## DOCUMENT SOURCE
Mais à l’international, il connait la célébrité en 2006 grâce à son rôle inoubliable de Le Chiffre dans Casino Royale face à Daniel Craig et Eva Green. Le film est un très gros succès tant public que critique et il demeure même à l’heure actuelle le meilleur épisode de la saga James Bond. Son antagoniste qui saigne de l’oeil et qui fait preuve d’une certaine originalité dans la torture, marque la franchise durablement et lui ouvre de nouvelles portes à Hollywood.

Malheureusement, comme l’industrie américaine peut trop souvent le faire, celui-ci demeure trop souvent catalogué aux stéréotypes de « bad guy » dans des blockbusters pas forcément à la hauteur de son talent (Doctor Strange, Le choc des titans,  Les Trois Mousquetaires) même si Disney lui fera confiance pour camper un protagoniste plus ambigu dans Star Wars : Rogue One, spin-off qui ne donnera pas l’impression de complètement exploiter le potentiel de Galen Erso.

## CONSIGNE A
Repérez dans les lignes ci-dessous chacune de celles qui contiennent le mot « value », puis recopiez-les. La casse compte.

## LIGNES PRÉSENTÉES
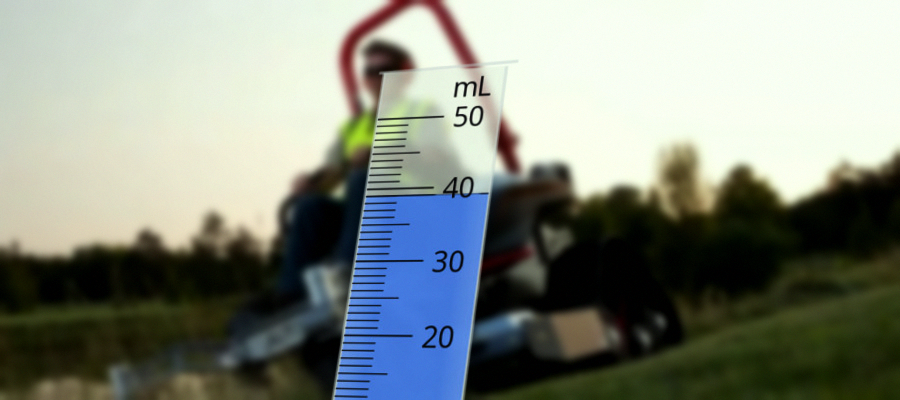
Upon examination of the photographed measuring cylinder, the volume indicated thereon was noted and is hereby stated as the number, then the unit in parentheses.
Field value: 39 (mL)
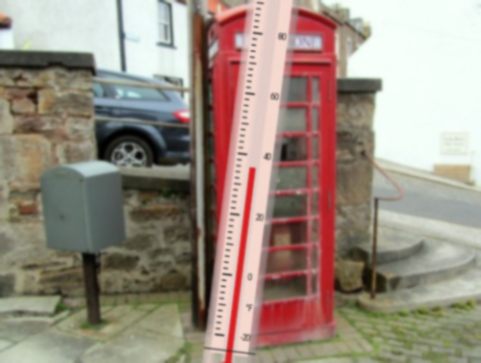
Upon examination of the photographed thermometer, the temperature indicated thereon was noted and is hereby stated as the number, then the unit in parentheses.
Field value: 36 (°F)
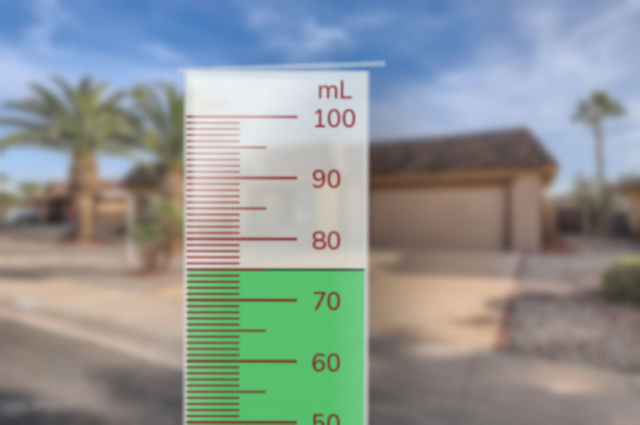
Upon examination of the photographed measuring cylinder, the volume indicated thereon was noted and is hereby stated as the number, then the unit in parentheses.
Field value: 75 (mL)
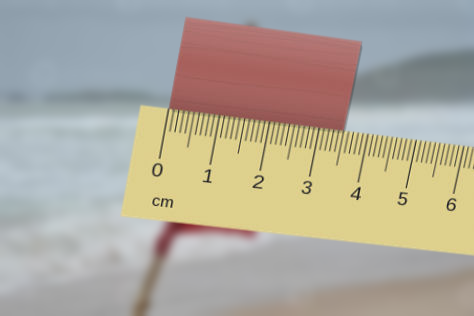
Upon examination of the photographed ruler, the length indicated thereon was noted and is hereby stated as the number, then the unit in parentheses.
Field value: 3.5 (cm)
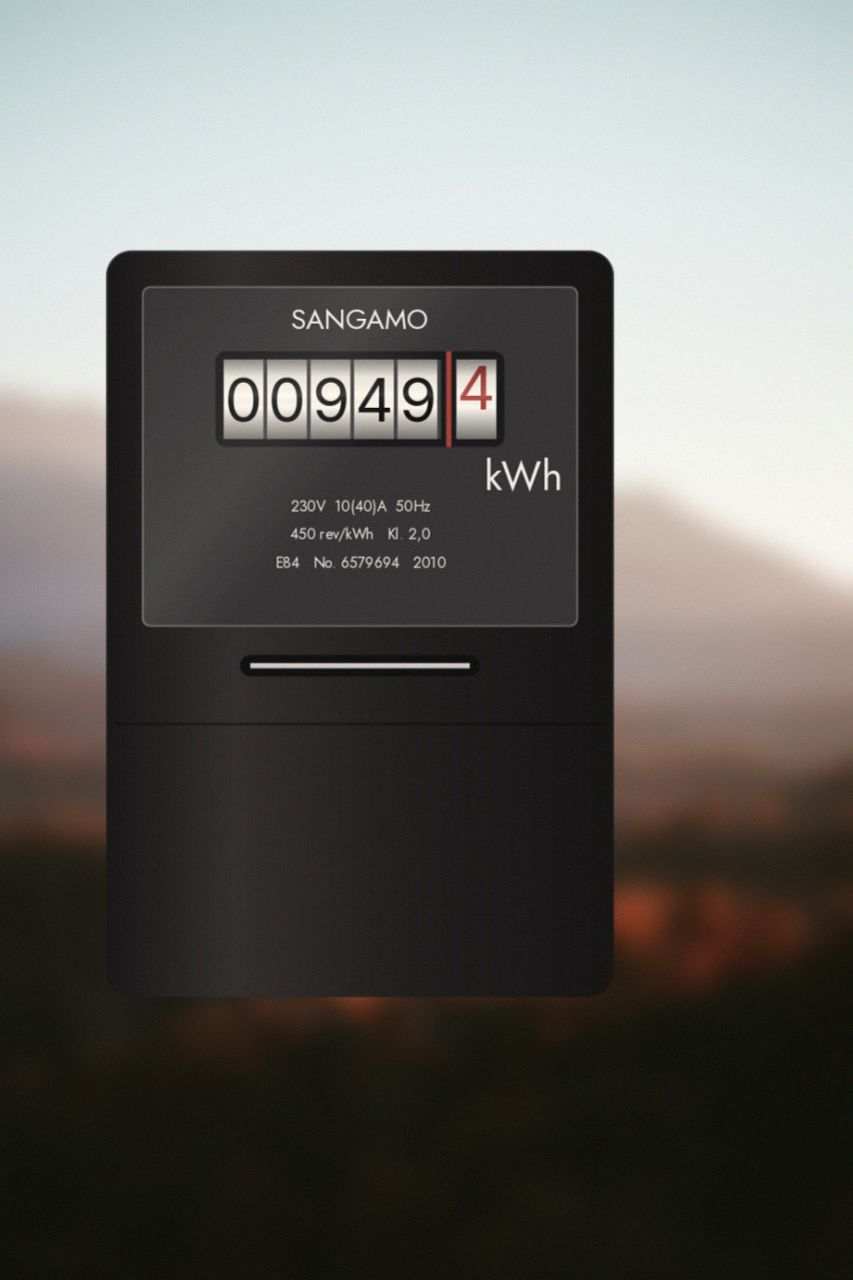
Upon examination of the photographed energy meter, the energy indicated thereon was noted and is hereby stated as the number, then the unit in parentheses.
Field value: 949.4 (kWh)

## CONSIGNE B
Mettez à jour le passage du document source qui commence à « Mais à l’international, il » et se termine à « portes à Hollywood. », en y remplaçant « inoubliable » par « mémorable ».

## VOTRE SOLUTION A
Field value: 39 (mL)
Field value: 36 (°F)
Field value: 75 (mL)
Field value: 3.5 (cm)
Field value: 949.4 (kWh)

## VOTRE SOLUTION B
Mais à l’international, il connait la célébrité en 2006 grâce à son rôle mémorable de Le Chiffre dans Casino Royale face à Daniel Craig et Eva Green. Le film est un très gros succès tant public que critique et il demeure même à l’heure actuelle le meilleur épisode de la saga James Bond. Son antagoniste qui saigne de l’oeil et qui fait preuve d’une certaine originalité dans la torture, marque la franchise durablement et lui ouvre de nouvelles portes à Hollywood.